● Saved data entries

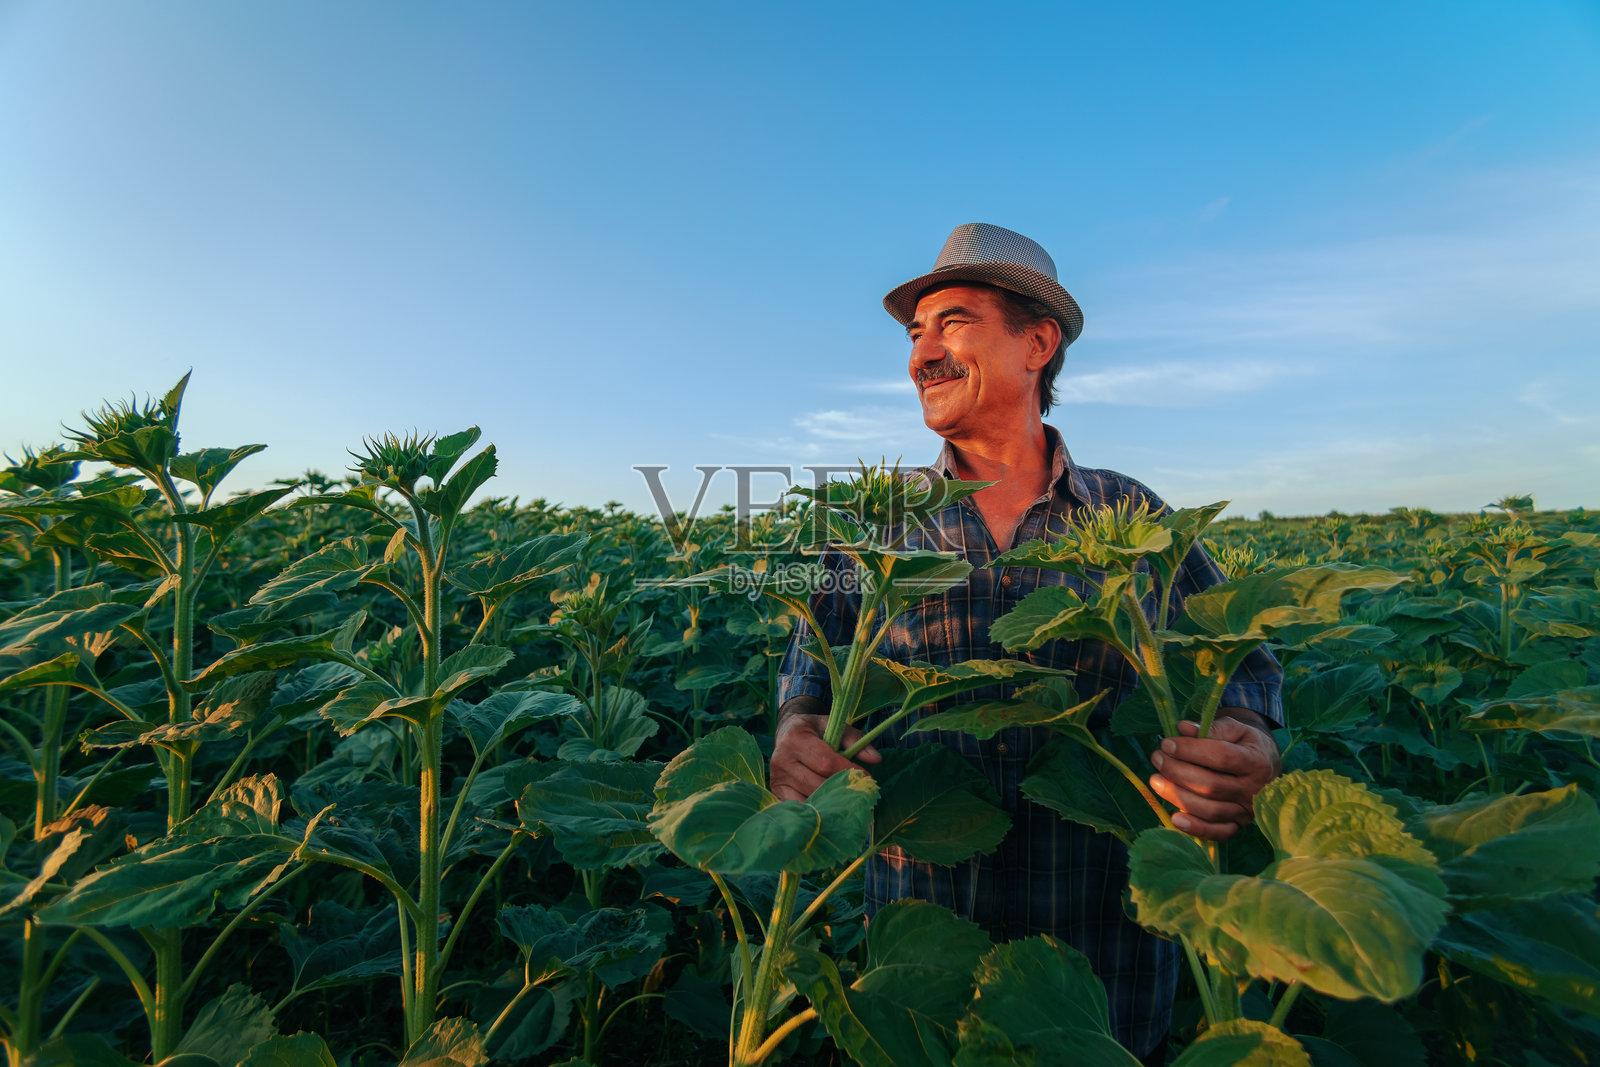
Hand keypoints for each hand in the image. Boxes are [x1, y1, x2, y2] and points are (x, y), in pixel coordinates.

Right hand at [770, 712, 880, 801]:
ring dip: (833, 803)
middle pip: (819, 783)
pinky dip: (817, 810)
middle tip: (863, 794)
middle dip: (844, 790)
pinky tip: (832, 809)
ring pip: (810, 798)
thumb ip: (855, 739)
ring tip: (850, 803)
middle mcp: (782, 759)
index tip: (867, 778)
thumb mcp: (833, 726)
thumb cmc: (814, 731)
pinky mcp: (777, 792)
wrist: (785, 734)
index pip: (826, 762)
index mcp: (795, 738)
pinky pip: (800, 807)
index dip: (849, 772)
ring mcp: (777, 778)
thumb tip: (876, 759)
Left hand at [1148, 714, 1279, 841]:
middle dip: (1178, 772)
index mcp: (1257, 762)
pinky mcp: (1238, 825)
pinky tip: (1174, 818)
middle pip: (1211, 786)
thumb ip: (1213, 727)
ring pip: (1210, 810)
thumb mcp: (1236, 728)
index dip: (1191, 751)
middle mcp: (1254, 790)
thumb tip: (1183, 728)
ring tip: (1155, 780)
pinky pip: (1217, 833)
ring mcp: (1246, 811)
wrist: (1266, 765)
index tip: (1167, 744)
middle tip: (1157, 758)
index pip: (1221, 757)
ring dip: (1178, 797)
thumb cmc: (1245, 744)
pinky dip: (1196, 829)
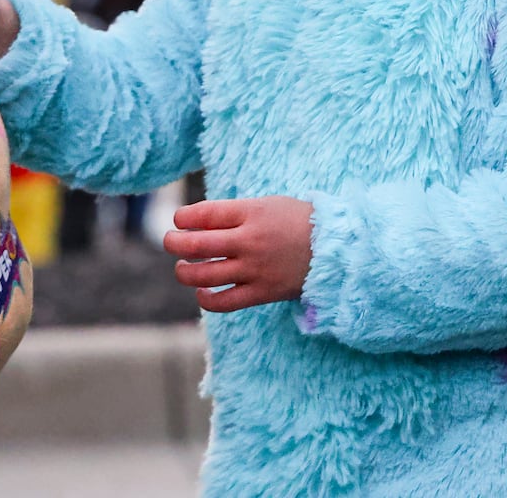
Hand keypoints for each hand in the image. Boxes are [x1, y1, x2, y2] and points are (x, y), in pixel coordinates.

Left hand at [162, 197, 313, 312]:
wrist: (336, 249)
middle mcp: (250, 241)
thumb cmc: (298, 222)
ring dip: (184, 271)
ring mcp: (255, 269)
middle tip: (169, 241)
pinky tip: (201, 292)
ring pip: (204, 275)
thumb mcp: (268, 204)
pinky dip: (205, 299)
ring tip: (182, 266)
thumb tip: (198, 223)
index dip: (183, 217)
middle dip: (174, 243)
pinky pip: (224, 302)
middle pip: (197, 244)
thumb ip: (235, 213)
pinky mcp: (262, 292)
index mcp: (252, 213)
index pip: (204, 214)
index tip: (179, 220)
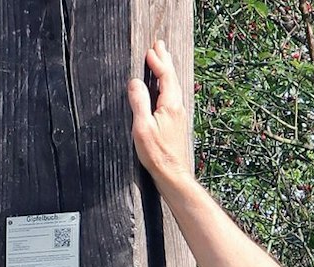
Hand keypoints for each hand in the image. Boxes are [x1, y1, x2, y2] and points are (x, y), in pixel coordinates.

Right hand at [127, 39, 192, 186]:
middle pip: (172, 78)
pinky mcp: (176, 123)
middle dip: (165, 60)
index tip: (151, 49)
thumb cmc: (157, 155)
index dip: (158, 61)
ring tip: (161, 60)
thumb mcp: (142, 128)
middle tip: (160, 45)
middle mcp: (177, 107)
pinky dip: (166, 84)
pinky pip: (172, 95)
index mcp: (170, 105)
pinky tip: (163, 87)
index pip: (165, 76)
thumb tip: (135, 82)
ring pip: (173, 86)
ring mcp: (178, 115)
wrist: (173, 175)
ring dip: (166, 71)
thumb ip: (139, 103)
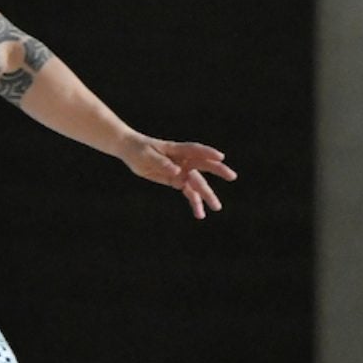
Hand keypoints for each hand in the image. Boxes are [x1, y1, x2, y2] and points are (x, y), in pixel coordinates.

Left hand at [118, 134, 236, 219]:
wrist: (131, 151)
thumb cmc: (139, 149)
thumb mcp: (147, 155)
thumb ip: (161, 163)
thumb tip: (177, 171)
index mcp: (177, 150)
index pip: (195, 150)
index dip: (208, 152)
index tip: (220, 157)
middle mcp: (183, 160)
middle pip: (203, 166)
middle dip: (218, 171)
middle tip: (232, 176)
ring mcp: (182, 171)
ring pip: (197, 184)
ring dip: (206, 195)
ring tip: (216, 207)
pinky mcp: (176, 180)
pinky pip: (188, 192)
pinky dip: (194, 202)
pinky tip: (200, 214)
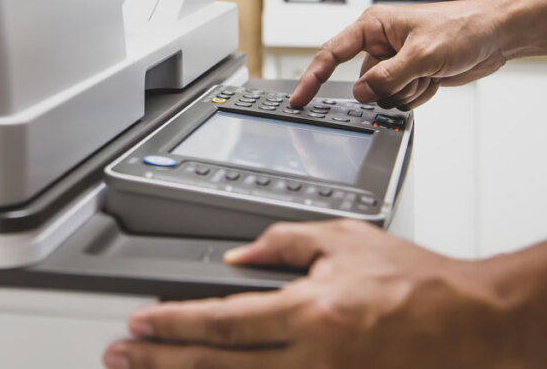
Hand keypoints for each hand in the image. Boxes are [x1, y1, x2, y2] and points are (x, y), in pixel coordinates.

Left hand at [102, 220, 507, 368]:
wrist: (474, 323)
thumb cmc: (417, 283)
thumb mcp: (343, 240)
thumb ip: (282, 243)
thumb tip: (237, 259)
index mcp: (311, 314)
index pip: (224, 322)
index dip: (174, 324)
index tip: (140, 321)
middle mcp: (314, 358)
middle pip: (219, 365)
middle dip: (162, 362)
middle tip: (121, 356)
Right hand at [289, 0, 509, 109]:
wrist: (496, 35)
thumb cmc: (463, 27)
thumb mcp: (421, 54)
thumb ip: (387, 76)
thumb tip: (361, 93)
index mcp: (373, 26)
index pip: (331, 53)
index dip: (312, 76)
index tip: (299, 98)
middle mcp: (380, 43)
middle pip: (364, 81)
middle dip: (388, 86)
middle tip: (414, 74)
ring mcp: (394, 60)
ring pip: (384, 94)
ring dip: (408, 91)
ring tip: (430, 72)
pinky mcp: (409, 74)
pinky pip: (401, 98)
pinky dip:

● What is expected
Copy only what runs above from the line containing "ring mcp: (255, 269)" through the line containing "middle tip: (160, 45)", exactly. Leave out the pictures.

● Result of the task
ring mcp: (255, 269)
middle tip: (169, 241)
pinky tip: (201, 292)
ring pip: (204, 275)
thumb mcp: (268, 204)
pinky dip: (205, 299)
ring tip: (182, 266)
thumb tip: (198, 223)
index dip: (183, 217)
middle dip: (174, 243)
pinky pip: (224, 302)
middle pip: (197, 244)
thumb ip: (235, 213)
pinky mcp: (262, 292)
index mcp: (252, 213)
index pip: (204, 214)
index tip: (179, 220)
Hand keypoints for each hand in the image. Boxes are [x1, y1, x2, y2] and points are (x, y), in pixel coordinates.

Right hand at [127, 39, 192, 186]:
middle pip: (172, 78)
pinky mcp: (176, 123)
middle dip: (165, 60)
index tip: (151, 49)
thumb cmc: (157, 155)
index dip: (158, 61)
ring tip: (161, 60)
thumb mcp: (142, 128)
middle tip: (160, 45)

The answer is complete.